Friends first is the way for me

It’s pretty amazing how a breakup can once again draw two people closer as friends. No, the ex and I have not gotten back together, but we’re definitely much better friends after the split a couple of weeks ago. We’ve actually still been living together for the past couple of weeks since it’s been tough coordinating a move out on my part the last couple of weeks. The first opportunity was blown because it was so damn cold out and there was that nasty little snow storm to put a damper on things. Last weekend, I had to work most of the time and it was also fairly chilly. This past weekend my dad needed his work van, so I was not able to move my things. Plus, my new roomie went to his mom’s to take care of some personal stuff. So, that leaves this weekend for yours truly to schlep some furniture over to his new pad.

Either way, my staying here for a bit of time doesn’t bother the ex in the least bit. I think she’s actually taking advantage of me being here so that I could help her assemble all of the new furniture she bought. Hmmph, go figure! The friends that have been over to visit have all commented about how weird it is that we still get along pretty well even though we’re just roomies now. Eh well, to me it’s nothing new because I’m still very good and close friends with most of my exes. My guess is that I never date anyone unless I’m good close friends first which to me kind of establishes the intimacy of the relationship at the beginning. Granted it’s a fairly tricky first couple of steps transitioning from friends to mates, I think it’s worth it in the long run because of the amicable break ups and continued friendships. At least in my personal experiences.

A few older friends of mine heard about my breakup through the grapevine and they’re starting to show their faces again. I think a couple of them want to escalate the friendships to something a little more meaningful, but I’m putting the kibosh on those advances. I’ve been in too many dang long relationships for a large chunk of my life and I really need a few more years just to myself. Let’s see, my first real relationship was close to 4 years, the second was the freak relationship which only lasted a year (but oh lord was the sex the best in my life), the next one went a little under 4 and this one was getting close to 4 as well.
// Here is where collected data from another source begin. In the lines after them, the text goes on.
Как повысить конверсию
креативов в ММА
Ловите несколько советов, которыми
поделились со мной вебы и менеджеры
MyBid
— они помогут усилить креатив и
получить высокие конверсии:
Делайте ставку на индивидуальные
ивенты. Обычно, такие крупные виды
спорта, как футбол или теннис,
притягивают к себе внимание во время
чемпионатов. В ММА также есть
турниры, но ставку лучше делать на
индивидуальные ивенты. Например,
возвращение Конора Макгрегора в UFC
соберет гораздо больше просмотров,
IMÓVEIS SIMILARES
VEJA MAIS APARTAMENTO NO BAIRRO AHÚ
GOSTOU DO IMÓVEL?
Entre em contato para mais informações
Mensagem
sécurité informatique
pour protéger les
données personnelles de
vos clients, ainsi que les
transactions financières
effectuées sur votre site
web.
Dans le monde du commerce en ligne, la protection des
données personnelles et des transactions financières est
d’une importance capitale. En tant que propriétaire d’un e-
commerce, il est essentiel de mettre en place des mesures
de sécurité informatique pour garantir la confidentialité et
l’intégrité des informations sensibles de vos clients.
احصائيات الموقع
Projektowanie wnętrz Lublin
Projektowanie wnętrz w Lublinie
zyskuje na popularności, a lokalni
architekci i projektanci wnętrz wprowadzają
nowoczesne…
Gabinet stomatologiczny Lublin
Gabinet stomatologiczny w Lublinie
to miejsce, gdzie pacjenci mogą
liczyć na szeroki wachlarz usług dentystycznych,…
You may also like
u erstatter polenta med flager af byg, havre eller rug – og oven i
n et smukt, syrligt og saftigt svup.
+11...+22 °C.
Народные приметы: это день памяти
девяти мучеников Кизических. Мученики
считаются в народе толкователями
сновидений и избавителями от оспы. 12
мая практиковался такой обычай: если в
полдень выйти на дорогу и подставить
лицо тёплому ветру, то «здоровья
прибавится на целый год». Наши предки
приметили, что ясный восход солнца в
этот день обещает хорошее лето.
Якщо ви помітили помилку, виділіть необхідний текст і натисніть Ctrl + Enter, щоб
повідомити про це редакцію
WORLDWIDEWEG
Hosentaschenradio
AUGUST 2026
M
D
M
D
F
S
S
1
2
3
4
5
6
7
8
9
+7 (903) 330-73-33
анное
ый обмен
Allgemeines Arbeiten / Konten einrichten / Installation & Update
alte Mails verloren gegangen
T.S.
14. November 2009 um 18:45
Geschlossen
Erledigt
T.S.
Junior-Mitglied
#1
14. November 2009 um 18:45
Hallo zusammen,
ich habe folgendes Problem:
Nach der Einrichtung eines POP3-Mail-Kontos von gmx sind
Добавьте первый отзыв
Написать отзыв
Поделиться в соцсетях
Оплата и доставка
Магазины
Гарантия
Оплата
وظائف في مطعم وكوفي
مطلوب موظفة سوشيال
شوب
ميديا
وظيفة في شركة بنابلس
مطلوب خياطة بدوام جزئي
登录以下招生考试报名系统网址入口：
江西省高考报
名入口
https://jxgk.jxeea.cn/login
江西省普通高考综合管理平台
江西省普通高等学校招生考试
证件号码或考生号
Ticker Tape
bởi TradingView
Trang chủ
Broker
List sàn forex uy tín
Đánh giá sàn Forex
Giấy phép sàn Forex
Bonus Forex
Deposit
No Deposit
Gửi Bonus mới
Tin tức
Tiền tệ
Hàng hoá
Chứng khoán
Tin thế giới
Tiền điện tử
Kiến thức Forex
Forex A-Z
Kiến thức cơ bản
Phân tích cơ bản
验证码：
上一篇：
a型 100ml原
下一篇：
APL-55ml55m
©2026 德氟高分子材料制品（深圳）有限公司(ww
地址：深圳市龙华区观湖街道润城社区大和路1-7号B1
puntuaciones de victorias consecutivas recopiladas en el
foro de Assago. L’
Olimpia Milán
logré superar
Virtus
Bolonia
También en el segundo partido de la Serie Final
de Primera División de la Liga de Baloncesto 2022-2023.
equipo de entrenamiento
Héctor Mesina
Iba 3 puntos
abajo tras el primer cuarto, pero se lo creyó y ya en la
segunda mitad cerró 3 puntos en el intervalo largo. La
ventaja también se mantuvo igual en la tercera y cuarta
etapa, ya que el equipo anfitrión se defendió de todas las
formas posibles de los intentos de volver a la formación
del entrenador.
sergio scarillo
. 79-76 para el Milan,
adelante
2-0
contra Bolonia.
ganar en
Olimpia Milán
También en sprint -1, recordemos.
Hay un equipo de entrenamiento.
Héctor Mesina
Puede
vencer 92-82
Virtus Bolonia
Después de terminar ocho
Actually it would have been 4 this March. So yeah, roughly 13 years of relationships with very little time in between for “me time” kinda bogged down yours truly and he’s a little loopy from it all. Not that I regret all of that time I have spent in relationships. As a matter of fact, spending all of that time (both good and especially the bad) in relationships is the reason I am who I am today. Life is nothing more than a learning experience and having those close to my heart learning along with me is one of the greatest gifts ever.

I’m not at all worried about finding someone in the future because well, I’ve never had any problems finding anyone in the first place. If anything, all of the women in my relationships have come to me and I pretty much just “stepped” into the boyfriend role. I also don’t hold the women I meet to unreasonable levels of compatibility. There’s no such thing as the perfect woman and there’s no such thing as a perfect man. We’re all fucked up in our own little ways and the trick is to just find the person who’s equally as imperfect as you are and it’s all good. It’s just like that saying, “Water seeks its own level.” I think the reason a lot of people have problems finding others for relationships is that they tend to expect too much of the people or they look for the even more ridiculous notion of a soul mate. Sure, it would be nice if they really existed outside of Disney cartoons and “The Princess Bride,” but in reality it’s mostly a load of bull poop. I think it’s more of a matter of levels of compatibility. As long as you find someone who you’re very compatible with, that’s all that really matters.

8 replies on “Friends first is the way for me”

More than anything I think it’s finding someone who’s flaws you can deal with.

It is very hard to find someone that you emotionally connect to. Time off from dating is a good thing and it allows you to be yourself. 🙂

Amen to breaks from relationships! I thought I was the only one who felt that way nowadays.

We’re all fucked up in our own little ways and the trick is to just find the person who’s equally as imperfect as you are and it’s all good.

LOL! You should write a relationship/psychology book telling it how it is. I don’t quite see Dr Phil putting it this way, but your honesty is refreshing. 😉

Actually, it’s not that odd – I have another LJ friend who split from his ex and is living with her. He says they get along much better that way, actually.

Wow! Yeah, I suppose if the basis of the relationship was based off a good friendship, things like this can happen without any major issues. =)

I really enjoyed reading this post.

Life is nothing more than a learning experience and having those close to my heart learning along with me is one of the greatest gifts ever.

No truer words have been spoken. Is truer a word? It makes me cringe, but anyway…

The older I get the less I believe in a ‘soulmate’. In a way it makes me relieved. To me ‘soulmate’ is synonomous with ‘perfection’ and as you said no one is perfect. Perfection would be boring.